Prompt: Begin at the line containing "Lemma 14 (Term" in the entries below and end at the line containing "Proof. If EB<sup>r</sup>"; transcribe that range exactly and nothing outside it.
(Provided records Opens)
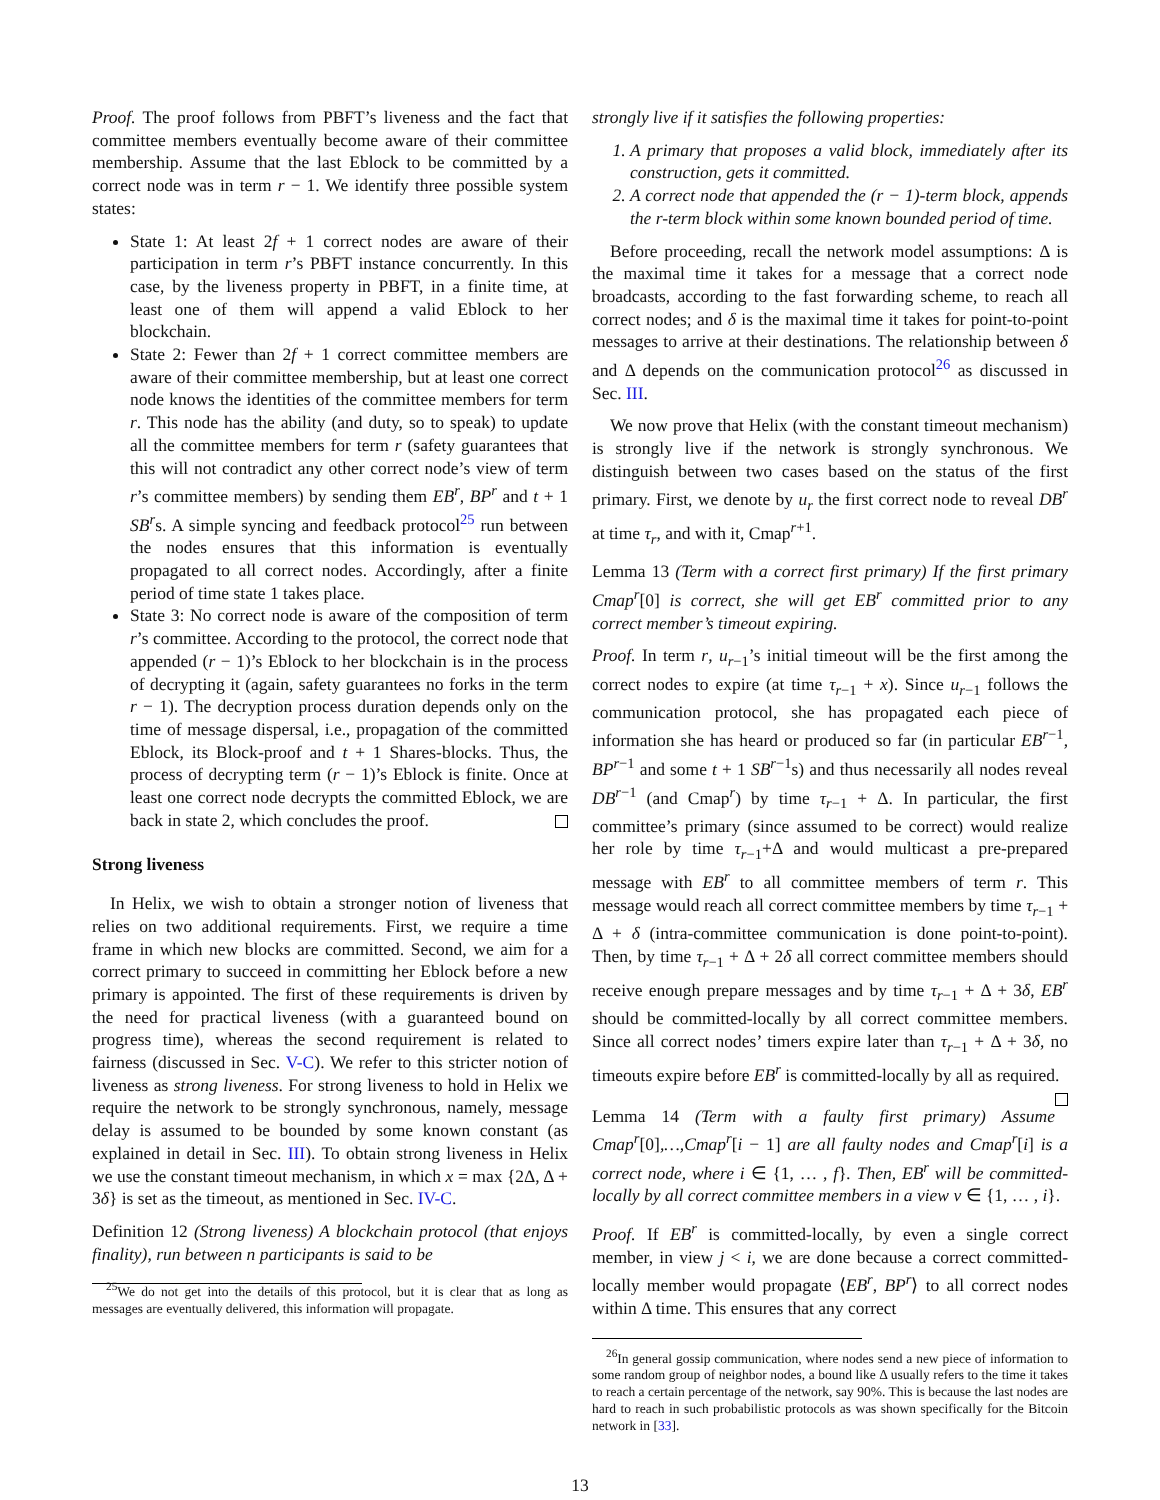Proof. The proof follows from PBFT’s liveness and the fact that committee members eventually become aware of their committee membership. Assume that the last Eblock to be committed by a correct node was in term r − 1. We identify three possible system states:
State 1: At least 2f + 1 correct nodes are aware of their participation in term r’s PBFT instance concurrently. In this case, by the liveness property in PBFT, in a finite time, at least one of them will append a valid Eblock to her blockchain.
State 2: Fewer than 2f + 1 correct committee members are aware of their committee membership, but at least one correct node knows the identities of the committee members for term r. This node has the ability (and duty, so to speak) to update all the committee members for term r (safety guarantees that this will not contradict any other correct node’s view of term r’s committee members) by sending them EB<sup>r</sup>, BP<sup>r</sup> and t + 1 SB<sup>r</sup>s. A simple syncing and feedback protocol<sup>25</sup> run between the nodes ensures that this information is eventually propagated to all correct nodes. Accordingly, after a finite period of time state 1 takes place.
State 3: No correct node is aware of the composition of term r’s committee. According to the protocol, the correct node that appended (r − 1)’s Eblock to her blockchain is in the process of decrypting it (again, safety guarantees no forks in the term r − 1). The decryption process duration depends only on the time of message dispersal, i.e., propagation of the committed Eblock, its Block-proof and t + 1 Shares-blocks. Thus, the process of decrypting term (r − 1)’s Eblock is finite. Once at least one correct node decrypts the committed Eblock, we are back in state 2, which concludes the proof.
Strong liveness
In Helix, we wish to obtain a stronger notion of liveness that relies on two additional requirements. First, we require a time frame in which new blocks are committed. Second, we aim for a correct primary to succeed in committing her Eblock before a new primary is appointed. The first of these requirements is driven by the need for practical liveness (with a guaranteed bound on progress time), whereas the second requirement is related to fairness (discussed in Sec. V-C). We refer to this stricter notion of liveness as strong liveness. For strong liveness to hold in Helix we require the network to be strongly synchronous, namely, message delay is assumed to be bounded by some known constant (as explained in detail in Sec. III). To obtain strong liveness in Helix we use the constant timeout mechanism, in which x = max {2Δ, Δ + 3δ} is set as the timeout, as mentioned in Sec. IV-C.
Definition 12 (Strong liveness) A blockchain protocol (that enjoys finality), run between n participants is said to be
<sup>25</sup> We do not get into the details of this protocol, but it is clear that as long as messages are eventually delivered, this information will propagate.
strongly live if it satisfies the following properties:
1. A primary that proposes a valid block, immediately after its construction, gets it committed.
2. A correct node that appended the (r − 1)-term block, appends the r-term block within some known bounded period of time.
Before proceeding, recall the network model assumptions: Δ is the maximal time it takes for a message that a correct node broadcasts, according to the fast forwarding scheme, to reach all correct nodes; and δ is the maximal time it takes for point-to-point messages to arrive at their destinations. The relationship between δ and Δ depends on the communication protocol<sup>26</sup> as discussed in Sec. III.
We now prove that Helix (with the constant timeout mechanism) is strongly live if the network is strongly synchronous. We distinguish between two cases based on the status of the first primary. First, we denote by u<sub>r</sub> the first correct node to reveal DB<sup>r</sup> at time τ<sub>r</sub>, and with it, Cmap<sup>r+1</sup>.
Lemma 13 (Term with a correct first primary) If the first primary Cmap<sup>r</sup>[0] is correct, she will get EB<sup>r</sup> committed prior to any correct member’s timeout expiring.
Proof. In term r, u<sub>r−1</sub>’s initial timeout will be the first among the correct nodes to expire (at time τ<sub>r−1</sub> + x). Since u<sub>r−1</sub> follows the communication protocol, she has propagated each piece of information she has heard or produced so far (in particular EB<sup>r−1</sup>, BP<sup>r−1</sup> and some t + 1 SB<sup>r−1</sup>s) and thus necessarily all nodes reveal DB<sup>r−1</sup> (and Cmap<sup>r</sup>) by time τ<sub>r−1</sub> + Δ. In particular, the first committee’s primary (since assumed to be correct) would realize her role by time τ<sub>r−1</sub>+Δ and would multicast a pre-prepared message with EB<sup>r</sup> to all committee members of term r. This message would reach all correct committee members by time τ<sub>r−1</sub> + Δ + δ (intra-committee communication is done point-to-point). Then, by time τ<sub>r−1</sub> + Δ + 2δ all correct committee members should receive enough prepare messages and by time τ<sub>r−1</sub> + Δ + 3δ, EB<sup>r</sup> should be committed-locally by all correct committee members. Since all correct nodes’ timers expire later than τ<sub>r−1</sub> + Δ + 3δ, no timeouts expire before EB<sup>r</sup> is committed-locally by all as required.
Lemma 14 (Term with a faulty first primary) Assume Cmap<sup>r</sup>[0],…,Cmap<sup>r</sup>[i − 1] are all faulty nodes and Cmap<sup>r</sup>[i] is a correct node, where i ∈ {1, … , f}. Then, EB<sup>r</sup> will be committed-locally by all correct committee members in a view v ∈ {1, … , i}.
Proof. If EB<sup>r</sup> is committed-locally, by even a single correct member, in view j < i, we are done because a correct committed-locally member would propagate ⟨EB<sup>r</sup>, BP<sup>r</sup>⟩ to all correct nodes within Δ time. This ensures that any correct
<sup>26</sup> In general gossip communication, where nodes send a new piece of information to some random group of neighbor nodes, a bound like Δ usually refers to the time it takes to reach a certain percentage of the network, say 90%. This is because the last nodes are hard to reach in such probabilistic protocols as was shown specifically for the Bitcoin network in [33].
13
(Provided records Closes)
Answer to the exercise:
Lemma 14 (Term with a faulty first primary) Assume Cmap<sup>r</sup>[0],…,Cmap<sup>r</sup>[i − 1] are all faulty nodes and Cmap<sup>r</sup>[i] is a correct node, where i ∈ {1, … , f}. Then, EB<sup>r</sup> will be committed-locally by all correct committee members in a view v ∈ {1, … , i}.
Proof. If EB<sup>r</sup> is committed-locally, by even a single correct member, in view j < i, we are done because a correct committed-locally member would propagate ⟨EB<sup>r</sup>, BP<sup>r</sup>⟩ to all correct nodes within Δ time. This ensures that any correct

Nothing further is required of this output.